### DATA SECTION
────

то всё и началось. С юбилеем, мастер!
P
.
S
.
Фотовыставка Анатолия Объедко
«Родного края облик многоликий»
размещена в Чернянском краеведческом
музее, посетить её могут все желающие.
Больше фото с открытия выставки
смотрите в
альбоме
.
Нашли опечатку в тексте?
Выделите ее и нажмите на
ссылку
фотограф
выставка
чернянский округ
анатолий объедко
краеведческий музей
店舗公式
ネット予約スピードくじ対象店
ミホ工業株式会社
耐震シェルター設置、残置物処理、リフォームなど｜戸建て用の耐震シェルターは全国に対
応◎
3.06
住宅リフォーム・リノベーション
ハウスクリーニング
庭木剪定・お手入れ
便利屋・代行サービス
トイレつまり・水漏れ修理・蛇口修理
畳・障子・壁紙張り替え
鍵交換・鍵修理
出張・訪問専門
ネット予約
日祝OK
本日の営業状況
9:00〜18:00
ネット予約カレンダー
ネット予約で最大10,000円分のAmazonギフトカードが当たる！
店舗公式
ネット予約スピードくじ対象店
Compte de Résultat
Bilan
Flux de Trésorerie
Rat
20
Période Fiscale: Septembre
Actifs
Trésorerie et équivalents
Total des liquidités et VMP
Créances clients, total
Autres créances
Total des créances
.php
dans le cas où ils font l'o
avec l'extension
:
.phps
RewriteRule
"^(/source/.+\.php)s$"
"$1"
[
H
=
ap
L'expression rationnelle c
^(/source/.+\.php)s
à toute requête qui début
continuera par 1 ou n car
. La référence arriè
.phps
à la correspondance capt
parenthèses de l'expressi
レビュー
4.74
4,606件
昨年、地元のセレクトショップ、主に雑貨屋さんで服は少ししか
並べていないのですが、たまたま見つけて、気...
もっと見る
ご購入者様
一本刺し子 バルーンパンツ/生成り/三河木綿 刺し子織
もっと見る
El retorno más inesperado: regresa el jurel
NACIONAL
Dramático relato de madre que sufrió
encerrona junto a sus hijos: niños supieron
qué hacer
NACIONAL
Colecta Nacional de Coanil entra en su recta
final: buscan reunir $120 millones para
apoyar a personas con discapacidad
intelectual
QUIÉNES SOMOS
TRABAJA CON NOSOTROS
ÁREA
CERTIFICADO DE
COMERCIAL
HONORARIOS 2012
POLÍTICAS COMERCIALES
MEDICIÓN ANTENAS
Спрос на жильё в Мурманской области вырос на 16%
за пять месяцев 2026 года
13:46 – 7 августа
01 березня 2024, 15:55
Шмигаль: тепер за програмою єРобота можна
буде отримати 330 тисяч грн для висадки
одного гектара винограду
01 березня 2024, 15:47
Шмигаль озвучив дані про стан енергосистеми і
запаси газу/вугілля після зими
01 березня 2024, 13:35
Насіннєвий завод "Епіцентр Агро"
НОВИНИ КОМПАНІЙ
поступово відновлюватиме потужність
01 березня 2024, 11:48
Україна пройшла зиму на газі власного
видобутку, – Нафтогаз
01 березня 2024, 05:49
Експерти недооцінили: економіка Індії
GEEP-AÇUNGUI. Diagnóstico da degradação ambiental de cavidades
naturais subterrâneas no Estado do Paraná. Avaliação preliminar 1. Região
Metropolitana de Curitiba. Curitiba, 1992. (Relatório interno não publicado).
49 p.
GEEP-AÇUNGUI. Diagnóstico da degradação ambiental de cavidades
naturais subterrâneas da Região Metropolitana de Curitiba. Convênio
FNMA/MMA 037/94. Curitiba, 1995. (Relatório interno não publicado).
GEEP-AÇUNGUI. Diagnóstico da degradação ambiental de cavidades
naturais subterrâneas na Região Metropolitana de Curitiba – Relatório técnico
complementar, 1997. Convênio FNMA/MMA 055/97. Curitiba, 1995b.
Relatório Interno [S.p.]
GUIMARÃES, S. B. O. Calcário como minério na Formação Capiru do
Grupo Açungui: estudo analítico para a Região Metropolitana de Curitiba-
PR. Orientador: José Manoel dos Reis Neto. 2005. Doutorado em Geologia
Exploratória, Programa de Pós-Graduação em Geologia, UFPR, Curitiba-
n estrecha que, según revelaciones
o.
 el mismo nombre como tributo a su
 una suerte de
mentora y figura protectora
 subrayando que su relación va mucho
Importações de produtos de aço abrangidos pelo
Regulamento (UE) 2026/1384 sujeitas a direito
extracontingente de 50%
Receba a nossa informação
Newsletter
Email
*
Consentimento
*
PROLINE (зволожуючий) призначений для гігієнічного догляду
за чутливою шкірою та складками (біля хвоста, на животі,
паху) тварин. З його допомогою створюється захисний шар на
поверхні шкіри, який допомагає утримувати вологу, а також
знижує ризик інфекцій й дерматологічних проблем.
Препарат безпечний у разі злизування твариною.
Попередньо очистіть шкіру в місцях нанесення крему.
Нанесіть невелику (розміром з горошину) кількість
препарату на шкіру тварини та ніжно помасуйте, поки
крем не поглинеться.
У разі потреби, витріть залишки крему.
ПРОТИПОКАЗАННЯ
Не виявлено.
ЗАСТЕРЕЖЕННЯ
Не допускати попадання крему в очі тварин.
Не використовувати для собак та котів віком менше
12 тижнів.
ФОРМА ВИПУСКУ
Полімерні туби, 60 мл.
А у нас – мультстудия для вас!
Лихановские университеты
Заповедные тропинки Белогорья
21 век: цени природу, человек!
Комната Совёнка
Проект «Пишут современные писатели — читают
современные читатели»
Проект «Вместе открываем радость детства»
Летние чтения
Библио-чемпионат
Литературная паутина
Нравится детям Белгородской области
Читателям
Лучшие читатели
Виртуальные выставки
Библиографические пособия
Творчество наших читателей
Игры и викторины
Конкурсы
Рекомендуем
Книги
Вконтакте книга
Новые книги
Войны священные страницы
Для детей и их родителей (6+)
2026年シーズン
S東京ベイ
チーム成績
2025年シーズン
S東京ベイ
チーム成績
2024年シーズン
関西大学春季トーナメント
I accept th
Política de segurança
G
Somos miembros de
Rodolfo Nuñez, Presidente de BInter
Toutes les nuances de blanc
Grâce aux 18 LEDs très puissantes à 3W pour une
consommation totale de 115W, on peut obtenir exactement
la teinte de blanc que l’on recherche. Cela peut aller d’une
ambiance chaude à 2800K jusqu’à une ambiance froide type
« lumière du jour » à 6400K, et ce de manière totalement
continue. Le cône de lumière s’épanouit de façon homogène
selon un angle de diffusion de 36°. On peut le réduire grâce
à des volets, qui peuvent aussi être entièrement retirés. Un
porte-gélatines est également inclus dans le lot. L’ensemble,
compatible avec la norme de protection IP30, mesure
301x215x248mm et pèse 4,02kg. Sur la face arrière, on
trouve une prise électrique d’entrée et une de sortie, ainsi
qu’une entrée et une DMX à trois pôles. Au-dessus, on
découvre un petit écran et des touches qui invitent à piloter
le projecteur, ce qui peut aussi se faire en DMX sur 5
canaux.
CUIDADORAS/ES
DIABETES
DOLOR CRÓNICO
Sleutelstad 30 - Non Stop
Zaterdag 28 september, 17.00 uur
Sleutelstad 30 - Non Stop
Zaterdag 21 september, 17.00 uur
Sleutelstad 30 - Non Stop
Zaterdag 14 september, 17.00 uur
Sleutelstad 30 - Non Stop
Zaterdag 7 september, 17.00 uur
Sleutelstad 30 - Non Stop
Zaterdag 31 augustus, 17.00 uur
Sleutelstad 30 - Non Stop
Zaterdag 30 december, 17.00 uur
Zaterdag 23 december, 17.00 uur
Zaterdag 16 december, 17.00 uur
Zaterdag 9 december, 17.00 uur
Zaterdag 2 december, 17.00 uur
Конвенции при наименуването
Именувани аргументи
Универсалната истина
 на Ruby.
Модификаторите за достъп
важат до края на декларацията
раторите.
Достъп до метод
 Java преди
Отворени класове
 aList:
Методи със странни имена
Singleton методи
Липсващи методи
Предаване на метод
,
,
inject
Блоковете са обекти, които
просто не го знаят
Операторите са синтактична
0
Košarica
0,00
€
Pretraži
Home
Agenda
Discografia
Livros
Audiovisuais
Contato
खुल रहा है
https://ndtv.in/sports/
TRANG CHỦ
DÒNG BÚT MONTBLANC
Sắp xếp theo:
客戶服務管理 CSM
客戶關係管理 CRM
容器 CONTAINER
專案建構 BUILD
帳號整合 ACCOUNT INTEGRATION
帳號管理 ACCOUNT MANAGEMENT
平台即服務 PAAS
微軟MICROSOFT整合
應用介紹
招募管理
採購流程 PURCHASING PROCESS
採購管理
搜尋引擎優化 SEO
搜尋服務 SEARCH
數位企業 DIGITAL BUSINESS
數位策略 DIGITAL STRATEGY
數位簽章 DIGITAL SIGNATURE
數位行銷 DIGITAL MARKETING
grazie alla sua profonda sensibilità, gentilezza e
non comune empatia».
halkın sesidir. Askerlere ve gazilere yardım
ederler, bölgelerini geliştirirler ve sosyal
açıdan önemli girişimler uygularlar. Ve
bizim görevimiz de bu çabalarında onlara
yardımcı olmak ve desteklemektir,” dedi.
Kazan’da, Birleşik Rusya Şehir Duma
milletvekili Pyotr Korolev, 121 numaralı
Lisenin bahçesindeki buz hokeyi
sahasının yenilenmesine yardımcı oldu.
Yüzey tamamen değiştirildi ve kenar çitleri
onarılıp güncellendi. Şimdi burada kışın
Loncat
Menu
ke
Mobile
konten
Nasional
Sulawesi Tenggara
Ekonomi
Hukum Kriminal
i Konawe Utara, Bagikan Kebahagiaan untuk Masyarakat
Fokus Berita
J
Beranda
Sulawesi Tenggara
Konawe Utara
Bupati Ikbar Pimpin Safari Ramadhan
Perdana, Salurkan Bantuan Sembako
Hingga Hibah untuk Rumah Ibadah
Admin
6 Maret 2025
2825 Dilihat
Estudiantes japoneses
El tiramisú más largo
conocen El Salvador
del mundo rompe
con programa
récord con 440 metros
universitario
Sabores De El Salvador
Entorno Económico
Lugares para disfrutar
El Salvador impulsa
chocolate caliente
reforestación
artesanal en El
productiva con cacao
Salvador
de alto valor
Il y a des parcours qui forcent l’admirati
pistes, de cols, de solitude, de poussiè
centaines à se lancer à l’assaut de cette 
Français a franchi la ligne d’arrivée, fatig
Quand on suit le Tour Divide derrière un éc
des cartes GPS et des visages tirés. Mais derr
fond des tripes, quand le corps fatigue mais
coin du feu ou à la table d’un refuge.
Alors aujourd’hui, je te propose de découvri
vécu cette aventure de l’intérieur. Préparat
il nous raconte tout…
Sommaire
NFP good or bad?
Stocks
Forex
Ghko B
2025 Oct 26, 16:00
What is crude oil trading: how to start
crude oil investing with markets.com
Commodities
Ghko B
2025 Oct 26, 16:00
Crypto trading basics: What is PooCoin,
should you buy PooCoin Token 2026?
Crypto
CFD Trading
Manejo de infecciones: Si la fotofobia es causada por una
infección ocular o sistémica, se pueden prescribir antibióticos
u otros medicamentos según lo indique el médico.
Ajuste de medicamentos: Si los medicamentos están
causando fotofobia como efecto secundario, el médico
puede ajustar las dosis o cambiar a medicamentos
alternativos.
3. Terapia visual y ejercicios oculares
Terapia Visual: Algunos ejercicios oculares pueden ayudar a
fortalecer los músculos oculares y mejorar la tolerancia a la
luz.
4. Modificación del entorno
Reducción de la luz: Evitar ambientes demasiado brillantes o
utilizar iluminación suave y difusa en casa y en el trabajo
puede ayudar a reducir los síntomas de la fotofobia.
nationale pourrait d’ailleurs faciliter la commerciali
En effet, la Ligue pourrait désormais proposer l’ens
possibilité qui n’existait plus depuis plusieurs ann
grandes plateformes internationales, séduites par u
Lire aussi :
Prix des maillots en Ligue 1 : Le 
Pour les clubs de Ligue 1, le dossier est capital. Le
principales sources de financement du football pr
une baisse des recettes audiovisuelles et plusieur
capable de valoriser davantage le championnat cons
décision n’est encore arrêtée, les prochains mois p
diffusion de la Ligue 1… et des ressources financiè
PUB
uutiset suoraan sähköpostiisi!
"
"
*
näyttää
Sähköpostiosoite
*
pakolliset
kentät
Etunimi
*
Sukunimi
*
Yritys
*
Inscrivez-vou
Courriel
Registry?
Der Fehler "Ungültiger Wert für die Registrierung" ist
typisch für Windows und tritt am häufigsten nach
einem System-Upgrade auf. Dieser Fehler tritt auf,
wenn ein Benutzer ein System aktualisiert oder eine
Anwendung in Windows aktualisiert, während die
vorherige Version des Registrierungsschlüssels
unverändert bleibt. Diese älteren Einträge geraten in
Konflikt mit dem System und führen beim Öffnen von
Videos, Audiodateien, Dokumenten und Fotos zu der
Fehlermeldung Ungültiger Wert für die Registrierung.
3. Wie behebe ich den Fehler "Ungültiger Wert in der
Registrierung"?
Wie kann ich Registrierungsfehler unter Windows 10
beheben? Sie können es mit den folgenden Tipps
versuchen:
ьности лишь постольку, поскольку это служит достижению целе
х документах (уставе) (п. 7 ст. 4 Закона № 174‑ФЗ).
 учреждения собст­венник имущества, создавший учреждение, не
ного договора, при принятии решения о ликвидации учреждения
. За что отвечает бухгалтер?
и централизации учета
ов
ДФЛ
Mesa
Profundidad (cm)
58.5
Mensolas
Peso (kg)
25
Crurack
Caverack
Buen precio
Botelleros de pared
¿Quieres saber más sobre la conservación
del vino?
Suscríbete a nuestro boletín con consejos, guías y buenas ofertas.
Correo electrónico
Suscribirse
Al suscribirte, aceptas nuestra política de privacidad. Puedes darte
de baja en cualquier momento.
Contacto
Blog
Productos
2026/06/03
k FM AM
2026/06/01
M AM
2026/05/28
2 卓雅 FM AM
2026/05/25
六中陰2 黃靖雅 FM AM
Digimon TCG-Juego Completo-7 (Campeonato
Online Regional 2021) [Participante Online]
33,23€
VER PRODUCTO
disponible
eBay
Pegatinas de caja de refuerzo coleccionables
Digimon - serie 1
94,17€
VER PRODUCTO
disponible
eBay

────

### WHAT IS REQUIRED
Write out the material as a numbered list, from its first line through the line containing "RewriteRule", and leave out any blank lines.

### RESPONSE TO THIS EXERCISE
1. то всё и началось. С юбилеем, мастер!
2. P
3. .
4. S
5. .
6. Фотовыставка Анатолия Объедко
7. «Родного края облик многоликий»
8. размещена в Чернянском краеведческом
9. музее, посетить её могут все желающие.
10. Больше фото с открытия выставки
11. смотрите в
12. альбоме
13. .
14. Нашли опечатку в тексте?
15. Выделите ее и нажмите на
16. ссылку
17. фотограф
18. выставка
19. чернянский округ
20. анатолий объедко
21. краеведческий музей
22. 店舗公式
23. ネット予約スピードくじ対象店
24. ミホ工業株式会社
25. 耐震シェルター設置、残置物処理、リフォームなど｜戸建て用の耐震シェルターは全国に対
26. 応◎
27. 3.06
28. 住宅リフォーム・リノベーション
29. ハウスクリーニング
30. 庭木剪定・お手入れ
31. 便利屋・代行サービス
32. トイレつまり・水漏れ修理・蛇口修理
33. 畳・障子・壁紙張り替え
34. 鍵交換・鍵修理
35. 出張・訪問専門
36. ネット予約
37. 日祝OK
38. 本日の営業状況
39. 9:00〜18:00
40. ネット予約カレンダー
41. ネット予約で最大10,000円分のAmazonギフトカードが当たる！
42. 店舗公式
43. ネット予約スピードくじ対象店
44. Compte de Résultat
45. Bilan
46. Flux de Trésorerie
47. Rat
48. 20
49. Période Fiscale: Septembre
50. Actifs
51. Trésorerie et équivalents
52. Total des liquidités et VMP
53. Créances clients, total
54. Autres créances
55. Total des créances
56. .php
57. dans le cas où ils font l'o
58. avec l'extension
59. :
60. .phps
61. RewriteRule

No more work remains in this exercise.